If $$a = \sin^{-1}(\sin 5)$$ and $$b = \cos^{-1}(\cos 5)$$, then $$a^2 + b^2$$ is equal to

We need to find $$a^2 + b^2$$ where $$a = \sin^{-1}(\sin 5)$$ and $$b = \cos^{-1}(\cos 5)$$.

The inverse trigonometric functions return values in their principal ranges:

$$\sin^{-1}$$: range $$[-\pi/2, \pi/2]$$

$$\cos^{-1}$$: range $$[0, \pi]$$

Find $$a = \sin^{-1}(\sin 5)$$. Note that $$5$$ radians is in the interval $$(3\pi/2, 2\pi) \approx (4.712, 6.283)$$.

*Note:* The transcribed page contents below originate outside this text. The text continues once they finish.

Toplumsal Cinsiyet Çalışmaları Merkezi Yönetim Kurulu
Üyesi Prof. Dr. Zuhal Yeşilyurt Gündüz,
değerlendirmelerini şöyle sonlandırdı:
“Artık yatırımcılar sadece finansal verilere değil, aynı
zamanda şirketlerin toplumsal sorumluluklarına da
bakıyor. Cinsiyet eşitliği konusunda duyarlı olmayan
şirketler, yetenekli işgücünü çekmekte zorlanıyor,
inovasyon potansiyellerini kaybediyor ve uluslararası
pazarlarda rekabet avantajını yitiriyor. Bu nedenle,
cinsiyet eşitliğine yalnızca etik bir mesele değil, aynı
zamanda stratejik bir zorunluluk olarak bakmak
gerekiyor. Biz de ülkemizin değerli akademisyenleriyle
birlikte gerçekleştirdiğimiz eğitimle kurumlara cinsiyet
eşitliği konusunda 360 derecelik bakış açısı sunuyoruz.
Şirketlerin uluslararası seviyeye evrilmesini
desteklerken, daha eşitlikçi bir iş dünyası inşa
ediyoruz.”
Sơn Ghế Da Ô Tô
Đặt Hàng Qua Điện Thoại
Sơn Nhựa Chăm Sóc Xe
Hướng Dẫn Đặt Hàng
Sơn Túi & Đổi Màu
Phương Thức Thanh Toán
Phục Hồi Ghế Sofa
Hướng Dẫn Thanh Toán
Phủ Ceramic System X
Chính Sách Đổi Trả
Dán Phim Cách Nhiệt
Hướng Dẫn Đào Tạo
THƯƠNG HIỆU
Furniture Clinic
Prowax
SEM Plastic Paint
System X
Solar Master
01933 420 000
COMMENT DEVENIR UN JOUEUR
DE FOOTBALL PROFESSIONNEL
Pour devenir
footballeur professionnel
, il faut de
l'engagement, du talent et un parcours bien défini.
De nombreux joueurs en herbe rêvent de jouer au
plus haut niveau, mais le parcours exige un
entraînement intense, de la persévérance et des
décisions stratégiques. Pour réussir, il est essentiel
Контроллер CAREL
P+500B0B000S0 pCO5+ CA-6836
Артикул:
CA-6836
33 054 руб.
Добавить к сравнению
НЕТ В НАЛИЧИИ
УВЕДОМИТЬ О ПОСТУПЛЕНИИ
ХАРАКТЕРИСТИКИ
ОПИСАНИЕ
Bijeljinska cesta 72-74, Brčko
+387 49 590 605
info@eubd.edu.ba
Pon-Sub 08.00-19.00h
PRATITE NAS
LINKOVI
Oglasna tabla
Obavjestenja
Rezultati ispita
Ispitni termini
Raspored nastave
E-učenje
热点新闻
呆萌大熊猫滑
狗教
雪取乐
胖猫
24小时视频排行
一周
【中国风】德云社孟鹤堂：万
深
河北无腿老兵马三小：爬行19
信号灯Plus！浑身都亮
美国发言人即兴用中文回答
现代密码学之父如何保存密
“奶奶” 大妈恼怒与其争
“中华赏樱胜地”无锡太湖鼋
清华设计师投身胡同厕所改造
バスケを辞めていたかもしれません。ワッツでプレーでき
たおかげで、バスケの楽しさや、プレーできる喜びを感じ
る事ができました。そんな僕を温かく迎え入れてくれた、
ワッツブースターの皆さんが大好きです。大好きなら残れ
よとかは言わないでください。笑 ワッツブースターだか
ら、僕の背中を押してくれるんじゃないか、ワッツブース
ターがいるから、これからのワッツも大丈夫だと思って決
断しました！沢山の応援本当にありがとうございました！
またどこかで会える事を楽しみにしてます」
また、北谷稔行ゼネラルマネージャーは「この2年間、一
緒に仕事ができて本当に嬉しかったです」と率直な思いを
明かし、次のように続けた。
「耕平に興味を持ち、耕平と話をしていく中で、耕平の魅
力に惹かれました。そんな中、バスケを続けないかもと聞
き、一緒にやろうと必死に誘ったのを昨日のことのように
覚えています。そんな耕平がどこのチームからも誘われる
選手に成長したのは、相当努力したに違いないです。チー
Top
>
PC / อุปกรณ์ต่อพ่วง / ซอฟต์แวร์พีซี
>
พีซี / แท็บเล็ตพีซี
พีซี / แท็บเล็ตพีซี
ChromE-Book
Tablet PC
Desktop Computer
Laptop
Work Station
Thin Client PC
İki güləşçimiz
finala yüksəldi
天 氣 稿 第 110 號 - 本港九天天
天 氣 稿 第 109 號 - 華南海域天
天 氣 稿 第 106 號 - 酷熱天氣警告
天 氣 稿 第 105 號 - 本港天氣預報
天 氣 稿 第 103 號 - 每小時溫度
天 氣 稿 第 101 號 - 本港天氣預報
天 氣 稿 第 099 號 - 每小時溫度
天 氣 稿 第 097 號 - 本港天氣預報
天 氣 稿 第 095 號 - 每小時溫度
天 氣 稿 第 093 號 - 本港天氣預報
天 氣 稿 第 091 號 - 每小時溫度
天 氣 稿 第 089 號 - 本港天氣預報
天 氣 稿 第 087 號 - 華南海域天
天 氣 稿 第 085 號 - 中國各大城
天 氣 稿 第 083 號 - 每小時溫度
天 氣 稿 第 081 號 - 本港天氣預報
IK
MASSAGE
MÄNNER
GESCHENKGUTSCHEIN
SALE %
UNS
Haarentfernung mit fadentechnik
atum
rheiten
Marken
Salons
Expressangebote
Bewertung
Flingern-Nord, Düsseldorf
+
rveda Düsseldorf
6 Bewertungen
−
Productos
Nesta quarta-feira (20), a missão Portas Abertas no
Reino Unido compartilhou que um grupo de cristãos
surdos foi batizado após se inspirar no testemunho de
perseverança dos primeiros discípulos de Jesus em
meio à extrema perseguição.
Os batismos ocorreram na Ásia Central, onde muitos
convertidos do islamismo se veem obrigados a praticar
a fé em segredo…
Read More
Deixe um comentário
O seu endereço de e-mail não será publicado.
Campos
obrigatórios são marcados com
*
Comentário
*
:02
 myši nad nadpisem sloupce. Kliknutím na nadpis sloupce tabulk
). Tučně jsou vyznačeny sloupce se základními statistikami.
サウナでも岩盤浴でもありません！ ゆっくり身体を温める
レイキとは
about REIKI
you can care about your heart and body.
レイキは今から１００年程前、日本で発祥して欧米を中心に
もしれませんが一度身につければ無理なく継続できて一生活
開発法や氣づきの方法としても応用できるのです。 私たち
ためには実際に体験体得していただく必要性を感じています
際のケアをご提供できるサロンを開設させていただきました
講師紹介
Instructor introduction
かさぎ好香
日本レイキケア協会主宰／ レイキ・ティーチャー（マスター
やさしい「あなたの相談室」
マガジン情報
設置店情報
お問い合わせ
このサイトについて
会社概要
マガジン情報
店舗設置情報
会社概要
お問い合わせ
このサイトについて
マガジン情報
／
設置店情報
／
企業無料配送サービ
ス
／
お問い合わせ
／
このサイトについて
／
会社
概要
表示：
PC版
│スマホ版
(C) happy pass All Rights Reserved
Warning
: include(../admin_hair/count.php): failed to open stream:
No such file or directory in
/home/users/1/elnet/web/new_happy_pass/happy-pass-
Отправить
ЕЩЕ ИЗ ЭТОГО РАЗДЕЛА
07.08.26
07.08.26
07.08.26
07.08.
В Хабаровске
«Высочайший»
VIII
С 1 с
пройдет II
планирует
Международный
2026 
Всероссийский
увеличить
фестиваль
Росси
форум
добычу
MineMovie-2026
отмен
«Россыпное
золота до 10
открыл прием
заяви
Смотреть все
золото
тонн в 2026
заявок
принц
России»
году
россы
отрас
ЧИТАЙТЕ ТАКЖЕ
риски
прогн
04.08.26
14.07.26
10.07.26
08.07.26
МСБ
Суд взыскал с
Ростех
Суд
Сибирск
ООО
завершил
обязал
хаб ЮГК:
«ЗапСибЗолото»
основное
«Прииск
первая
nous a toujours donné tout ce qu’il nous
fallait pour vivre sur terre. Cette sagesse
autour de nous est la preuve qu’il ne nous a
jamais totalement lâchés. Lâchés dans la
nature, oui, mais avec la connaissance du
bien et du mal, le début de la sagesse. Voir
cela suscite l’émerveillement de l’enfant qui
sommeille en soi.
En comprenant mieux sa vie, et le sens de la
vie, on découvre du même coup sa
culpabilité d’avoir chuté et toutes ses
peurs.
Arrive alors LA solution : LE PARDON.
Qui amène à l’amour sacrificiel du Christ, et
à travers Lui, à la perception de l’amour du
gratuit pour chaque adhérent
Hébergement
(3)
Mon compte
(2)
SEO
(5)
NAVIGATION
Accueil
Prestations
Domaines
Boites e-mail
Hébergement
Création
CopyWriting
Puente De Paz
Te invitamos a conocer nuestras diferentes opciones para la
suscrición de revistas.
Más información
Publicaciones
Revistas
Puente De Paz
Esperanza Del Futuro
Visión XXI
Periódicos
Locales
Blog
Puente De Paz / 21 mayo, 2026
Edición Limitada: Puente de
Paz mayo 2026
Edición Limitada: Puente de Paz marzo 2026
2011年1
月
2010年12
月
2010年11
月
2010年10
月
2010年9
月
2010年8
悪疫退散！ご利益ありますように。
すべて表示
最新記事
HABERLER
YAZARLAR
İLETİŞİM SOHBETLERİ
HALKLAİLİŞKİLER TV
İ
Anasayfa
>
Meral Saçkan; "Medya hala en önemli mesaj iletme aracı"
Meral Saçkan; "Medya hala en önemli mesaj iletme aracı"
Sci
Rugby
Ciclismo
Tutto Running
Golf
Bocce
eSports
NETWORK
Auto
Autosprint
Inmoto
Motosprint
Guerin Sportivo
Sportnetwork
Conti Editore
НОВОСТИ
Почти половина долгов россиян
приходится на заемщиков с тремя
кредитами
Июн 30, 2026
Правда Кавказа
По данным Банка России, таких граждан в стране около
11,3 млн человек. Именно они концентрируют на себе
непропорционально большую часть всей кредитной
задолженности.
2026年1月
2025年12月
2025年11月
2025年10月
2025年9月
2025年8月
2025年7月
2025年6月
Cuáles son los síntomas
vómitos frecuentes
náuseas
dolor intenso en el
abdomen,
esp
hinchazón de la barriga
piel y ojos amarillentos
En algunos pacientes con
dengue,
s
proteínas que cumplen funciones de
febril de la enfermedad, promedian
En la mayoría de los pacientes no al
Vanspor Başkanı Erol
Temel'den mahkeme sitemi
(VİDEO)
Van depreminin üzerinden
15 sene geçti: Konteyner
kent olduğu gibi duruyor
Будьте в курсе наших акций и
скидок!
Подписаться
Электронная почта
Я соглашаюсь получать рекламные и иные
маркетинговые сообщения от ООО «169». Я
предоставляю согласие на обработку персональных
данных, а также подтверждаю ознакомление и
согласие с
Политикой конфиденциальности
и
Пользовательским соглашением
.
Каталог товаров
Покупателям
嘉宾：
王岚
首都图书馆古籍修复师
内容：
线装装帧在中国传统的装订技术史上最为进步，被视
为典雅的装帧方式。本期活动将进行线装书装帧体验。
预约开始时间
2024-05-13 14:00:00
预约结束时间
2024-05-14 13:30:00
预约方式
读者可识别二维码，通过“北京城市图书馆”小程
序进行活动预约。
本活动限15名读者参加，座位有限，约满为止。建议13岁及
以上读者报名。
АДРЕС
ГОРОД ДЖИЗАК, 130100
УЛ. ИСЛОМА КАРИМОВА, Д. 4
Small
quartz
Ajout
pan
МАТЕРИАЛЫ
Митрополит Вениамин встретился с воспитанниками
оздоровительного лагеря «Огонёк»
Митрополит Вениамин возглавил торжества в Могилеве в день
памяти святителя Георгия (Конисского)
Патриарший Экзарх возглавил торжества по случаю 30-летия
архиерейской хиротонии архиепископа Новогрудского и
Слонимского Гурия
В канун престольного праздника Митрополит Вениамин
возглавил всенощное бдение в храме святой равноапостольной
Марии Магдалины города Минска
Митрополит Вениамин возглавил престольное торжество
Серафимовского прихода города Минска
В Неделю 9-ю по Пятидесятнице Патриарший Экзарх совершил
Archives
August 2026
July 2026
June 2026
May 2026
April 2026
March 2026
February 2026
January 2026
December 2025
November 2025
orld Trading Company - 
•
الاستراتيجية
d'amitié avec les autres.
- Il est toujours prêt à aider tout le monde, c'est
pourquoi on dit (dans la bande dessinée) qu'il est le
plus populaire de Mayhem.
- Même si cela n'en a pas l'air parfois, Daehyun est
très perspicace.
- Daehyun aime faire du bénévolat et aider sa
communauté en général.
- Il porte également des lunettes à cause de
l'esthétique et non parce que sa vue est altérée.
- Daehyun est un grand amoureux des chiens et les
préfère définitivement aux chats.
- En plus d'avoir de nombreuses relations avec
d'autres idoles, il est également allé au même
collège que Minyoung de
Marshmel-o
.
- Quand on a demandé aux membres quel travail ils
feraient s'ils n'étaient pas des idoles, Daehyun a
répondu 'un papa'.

For $$x \in (3\pi/2, 2\pi)$$: $$\sin^{-1}(\sin x) = x - 2\pi$$.

$$a = 5 - 2\pi$$

Find $$b = \cos^{-1}(\cos 5)$$. Since $$5 \in (3\pi/2, 2\pi) \approx (4.712, 6.283)$$:

For $$x \in (\pi, 2\pi)$$: $$\cos^{-1}(\cos x) = 2\pi - x$$.

$$b = 2\pi - 5$$

Compute $$a^2 + b^2$$:

$$a^2 + b^2 = (5 - 2\pi)^2 + (2\pi - 5)^2 = 2(5 - 2\pi)^2$$

$$= 2(25 - 20\pi + 4\pi^2) = 50 - 40\pi + 8\pi^2$$

$$= 8\pi^2 - 40\pi + 50$$

The correct answer is Option (2): $$8\pi^2 - 40\pi + 50$$.